While the application is still very profitable, the cost is ~10x its implementation on traditional servers. I'm not going to argue the pro's and con's, just providing some numbers. At this point, we're working to optimize the original stack in order to reduce costs.
I will say though...honestly, working with Serverless and the AWS stack is a very pleasant experience.
Can you talk about the cost of your development time (one of the premises of serverless is increased developer productivity)?
Again, thanks for the real world numbers--always nice to see them.
Development time was roughly the same: frontend work was identical to a standard enterprise-grade SPA app and backend is all Lambda functions, which would've been implemented similarly on, for example, NodeJS and Express (which is what as done anyway for testing).
The primary cost (~60%) is due to the high volume of API Gateway requests. (Edit: see below comment for reason and plans to optimize)
A HUGE time saving comes from being able to orchestrate AWS infrastructure easily via API and is well worth the premium in most cases. Our frontend application performs many automated management tasks of AWS resources such as S3, CloudFront, Lambda, Route53, etc... This of course does not directly relate to "Serverless," as it may be done by any application able to make API calls to AWS, however just the fact that it's possible for these resources is very appealing to a multi-hat developer with limited time on a side project.
The GraphQL API is backed by DynamoDB and is served via API Gateway. The frontend was built using ReactJS and Relay. I am currently seeing anywhere from 200-450ms per GraphQL request on the frontend, which is more than acceptable as it's just a management frontend application...and of course it may be optimized using techniques such as prerendering, caching, etc...but these applications being super optimized is not a requirement.
I can confirm a couple things. It seems like we spend a bit more time getting things to work as expected.
Troubleshooting can get expensive given the system disappears.

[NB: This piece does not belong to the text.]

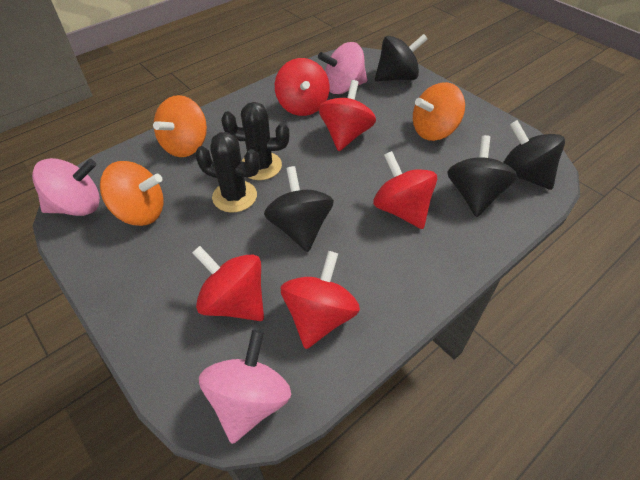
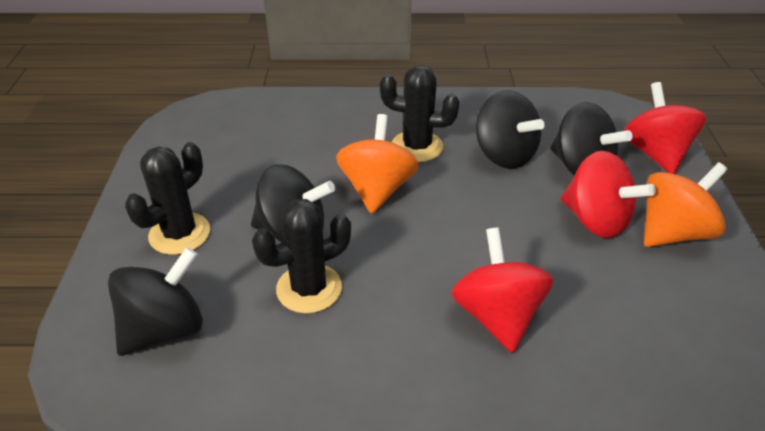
black cactus: 2 -> 3
orange spinning top: 3 -> 2
pink spinning top: 3 -> 0
red spinning top: 5 -> 3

Telemetry on the lambdas needs to improve. Finding what’s eating time gets tough when you are looking to optimize. (A lot baked in to this statement but getting 800ms of compute to 400ms is sometimes important whilst staying on lambda)
We're currently working on migrating the event collectors to a pure CloudFront based solution (inspired by SnowPlow) where the events will be submitted to CloudFront via signed GET requests and the CF logs will be streamed to the same Lambda-based processing pipeline. Doing this will eliminate almost all of the overhead of API Gateway (still required for certain events that cannot be collected via HTTP GET).